= Roger Armour =

British vascular surgeon and inventor (1934–2020)

Roger Hanif Armour (19 August 1934 - 17 September 2020) was a British vascular surgeon and inventor of the lens-free ophthalmoscope.

==Life==
Roger Armour was born on 19 August 1934 in Murree in Northern India (subsequently in Pakistan). His father was a veterinary surgeon and his mother taught English.

He graduated MBBS from the King Edward Medical College, Lahore in 1956. He then settled in Britain, qualifying ChM, FRCSEd, FRCSEng, MRCP and DTM&H. After training posts in neurological surgery, cardiac and thoracic surgery, and ophthalmology he specialized in general and vascular surgery. He studied vascular and micro-vascular surgery at Nashville and Zurich respectively as Hamilton Bailey Prize-winner (1973–74). He was consultant surgeon in Birkenhead at St Catherine's Hospital and Birkenhead Children's Hospital, and in Wallasey (1969-1972), and then at the Lister Hospital, Stevenage (1972-1996).

### TO DO
Reproduce the passage of the Roger Armour text between "He graduated MBBS" and "Hospital, Stevenage (1972-1996).", inclusive, renaming "Hamilton Bailey Prize-winner" to "Hamilton Bailey Prize recipient".

Saved data entries:
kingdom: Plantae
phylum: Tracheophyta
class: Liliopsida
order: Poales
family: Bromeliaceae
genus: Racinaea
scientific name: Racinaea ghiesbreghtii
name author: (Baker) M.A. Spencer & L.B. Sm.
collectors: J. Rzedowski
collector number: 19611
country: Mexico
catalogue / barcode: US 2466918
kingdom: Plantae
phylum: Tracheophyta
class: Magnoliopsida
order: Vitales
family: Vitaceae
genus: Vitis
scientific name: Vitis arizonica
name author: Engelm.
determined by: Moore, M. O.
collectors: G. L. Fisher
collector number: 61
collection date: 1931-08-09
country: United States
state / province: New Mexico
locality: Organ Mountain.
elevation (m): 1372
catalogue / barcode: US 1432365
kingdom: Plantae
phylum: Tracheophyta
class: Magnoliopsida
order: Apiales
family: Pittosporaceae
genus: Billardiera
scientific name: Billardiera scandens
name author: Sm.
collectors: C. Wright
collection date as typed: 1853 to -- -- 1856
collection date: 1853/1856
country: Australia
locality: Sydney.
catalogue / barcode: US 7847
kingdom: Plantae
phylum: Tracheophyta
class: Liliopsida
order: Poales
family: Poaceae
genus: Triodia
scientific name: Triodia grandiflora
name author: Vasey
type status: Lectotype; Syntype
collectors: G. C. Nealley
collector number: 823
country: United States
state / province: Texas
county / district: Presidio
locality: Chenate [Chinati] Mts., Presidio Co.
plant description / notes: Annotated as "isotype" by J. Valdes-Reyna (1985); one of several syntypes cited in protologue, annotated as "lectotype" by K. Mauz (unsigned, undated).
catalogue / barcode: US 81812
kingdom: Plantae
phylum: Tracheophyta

### EXERCISE OUTPUT
He graduated MBBS from the King Edward Medical College, Lahore in 1956. He then settled in Britain, qualifying ChM, FRCSEd, FRCSEng, MRCP and DTM&H. After training posts in neurological surgery, cardiac and thoracic surgery, and ophthalmology he specialized in general and vascular surgery. He studied vascular and micro-vascular surgery at Nashville and Zurich respectively as Hamilton Bailey Prize recipient (1973–74). He was consultant surgeon in Birkenhead at St Catherine's Hospital and Birkenhead Children's Hospital, and in Wallasey (1969-1972), and then at the Lister Hospital, Stevenage (1972-1996).